### [DATA BLOCK]
· · · · ·

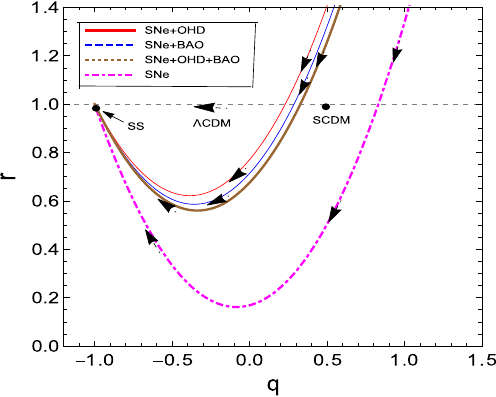
Fig. 8 The age of universe as a function of redshift for best-fit values of model parameters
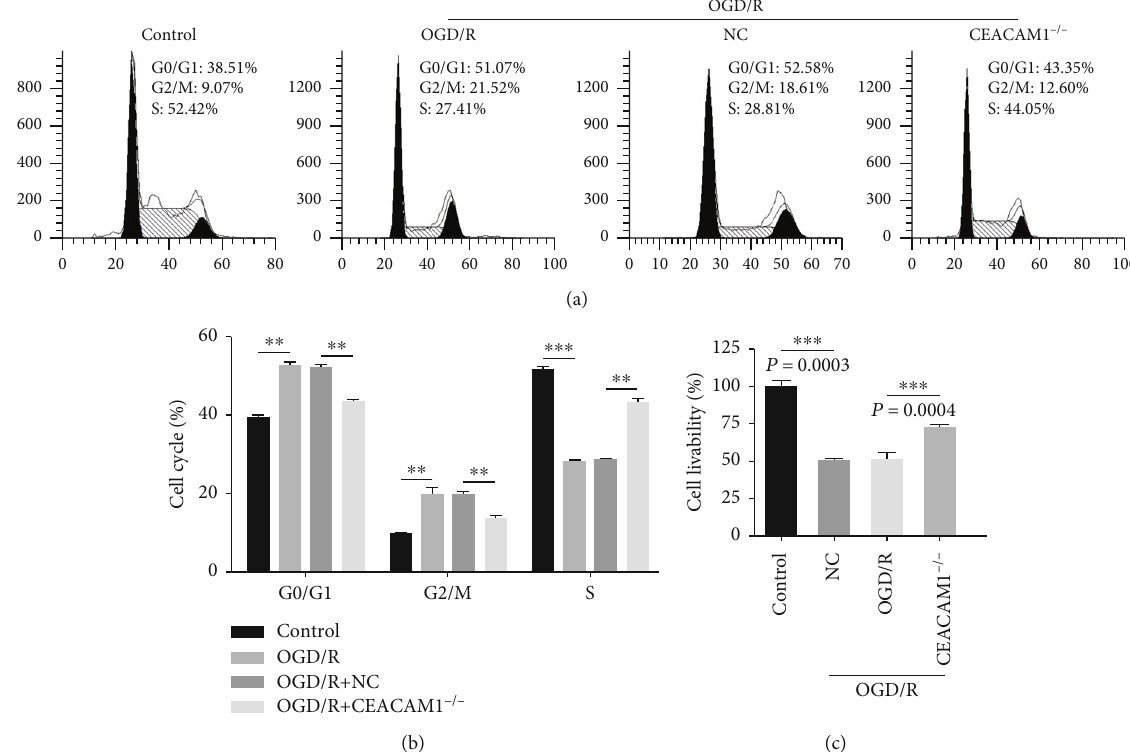
Figure 4: Cell cycle detection with fl ow cytometry and cell proliferation was measured through CCK8 assays. (a) More of the HPMVECs grown under OGD/R conditions were found to be in G0/G1 or G2/M phase, while fewer were in S phase than in the control group. (b) The cell number of CEACAM1 -/- group in G0/G1 or G2/M phase was reduced, while S phase increased compared to the NC group. (c) The cell viability measured by CCK8 assays of OGD/R group did not di ff er from the NC group, but was signi fi cantly lower than the CEACAM1 -/-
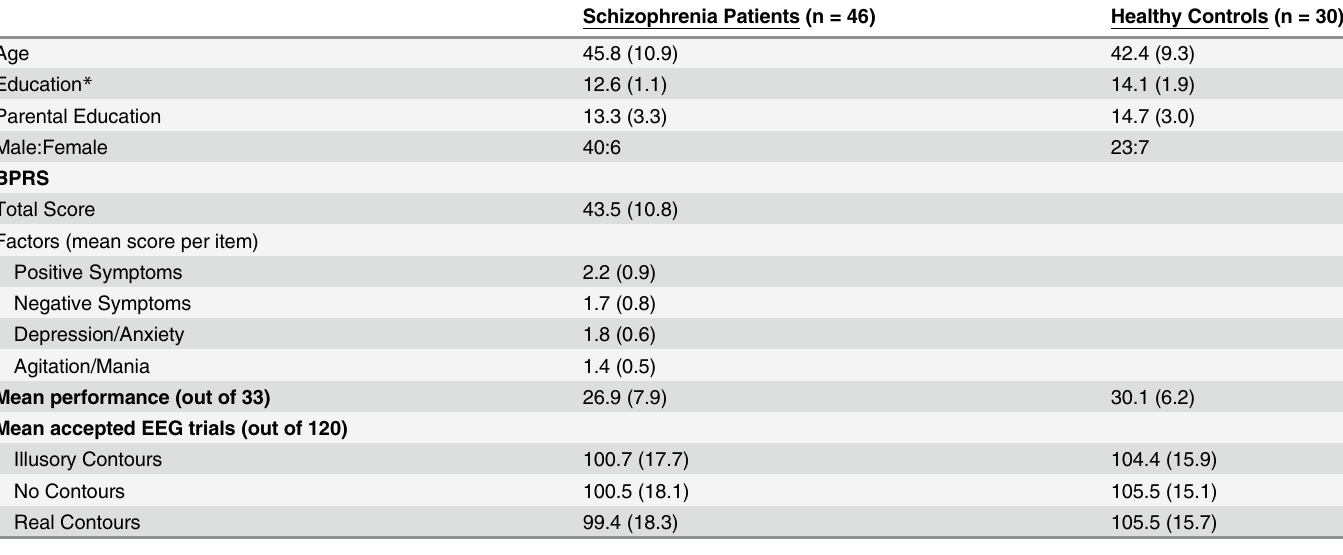
Table 1. Mean (SD) demographic information, symptom ratings, behavioral performance, and accepted EEG trials. Schizophrenia Patients (n =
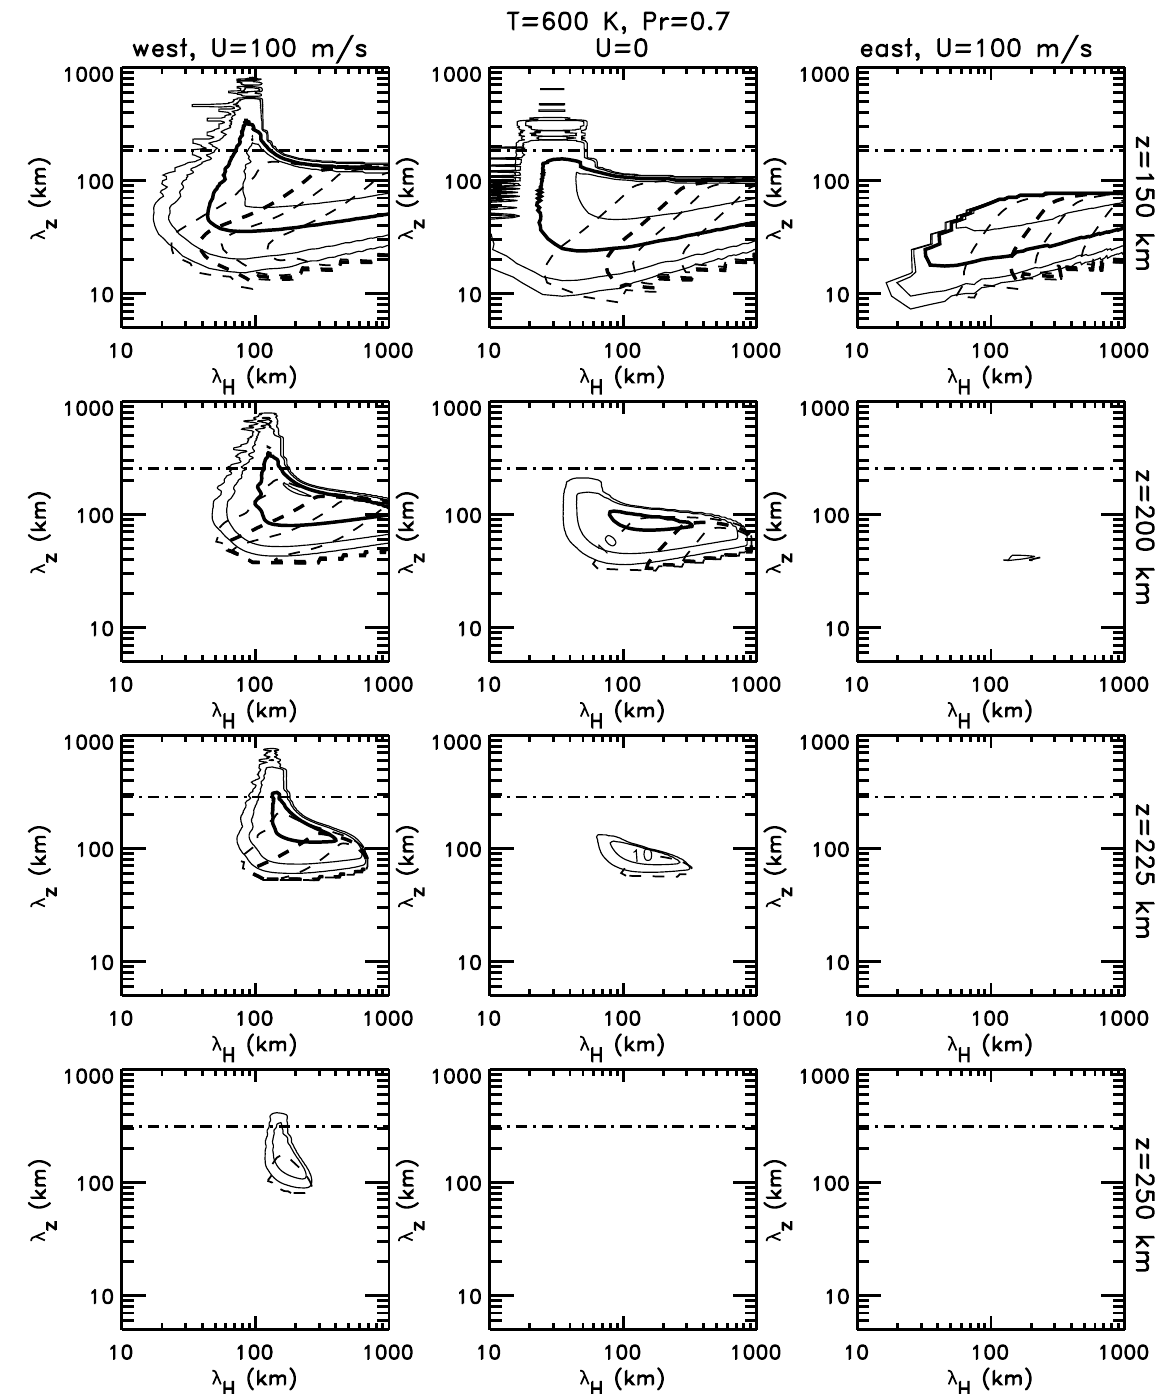
Fig. 6. Contour plots of momentum flux magnitudes as functions of horizontal and vertical wavelength at minimum solar forcing ( ∼ 600K thermospheric temperature) for GWs propagating westward, meridionally (i.e. no wind), and eastward (left, center, and right panels, respec- tively) for the wind profile shown with a solid line in Fig. 1c. Successive plots are at altitudes of 150, 200, 225, and 250km (top to bottom, respectively). Contour intervals are 0.9, 0.5 (bold), 0.1, and 0.03, and dashed contours indicate observed GW periods of 10, 20 (bold), 30, and 60min. Vertical wavelengths are not reliable near the value of 4 πH (shown with the horizontal dashed line in each panel) because the WKB assumption is violated at these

· · · · ·

### [GOAL OF THE EXERCISE]
Any images must be left out; transcribe the rest of the material exactly.

### [RESULT FOR THIS EXERCISE]
Fig. 8 The age of universe as a function of redshift for best-fit values of model parameters
Figure 4: Cell cycle detection with fl ow cytometry and cell proliferation was measured through CCK8 assays. (a) More of the HPMVECs grown under OGD/R conditions were found to be in G0/G1 or G2/M phase, while fewer were in S phase than in the control group. (b) The cell number of CEACAM1 -/- group in G0/G1 or G2/M phase was reduced, while S phase increased compared to the NC group. (c) The cell viability measured by CCK8 assays of OGD/R group did not di ff er from the NC group, but was signi fi cantly lower than the CEACAM1 -/-
Table 1. Mean (SD) demographic information, symptom ratings, behavioral performance, and accepted EEG trials. Schizophrenia Patients (n =
Fig. 6. Contour plots of momentum flux magnitudes as functions of horizontal and vertical wavelength at minimum solar forcing ( ∼ 600K thermospheric temperature) for GWs propagating westward, meridionally (i.e. no wind), and eastward (left, center, and right panels, respec- tively) for the wind profile shown with a solid line in Fig. 1c. Successive plots are at altitudes of 150, 200, 225, and 250km (top to bottom, respectively). Contour intervals are 0.9, 0.5 (bold), 0.1, and 0.03, and dashed contours indicate observed GW periods of 10, 20 (bold), 30, and 60min. Vertical wavelengths are not reliable near the value of 4 πH (shown with the horizontal dashed line in each panel) because the WKB assumption is violated at these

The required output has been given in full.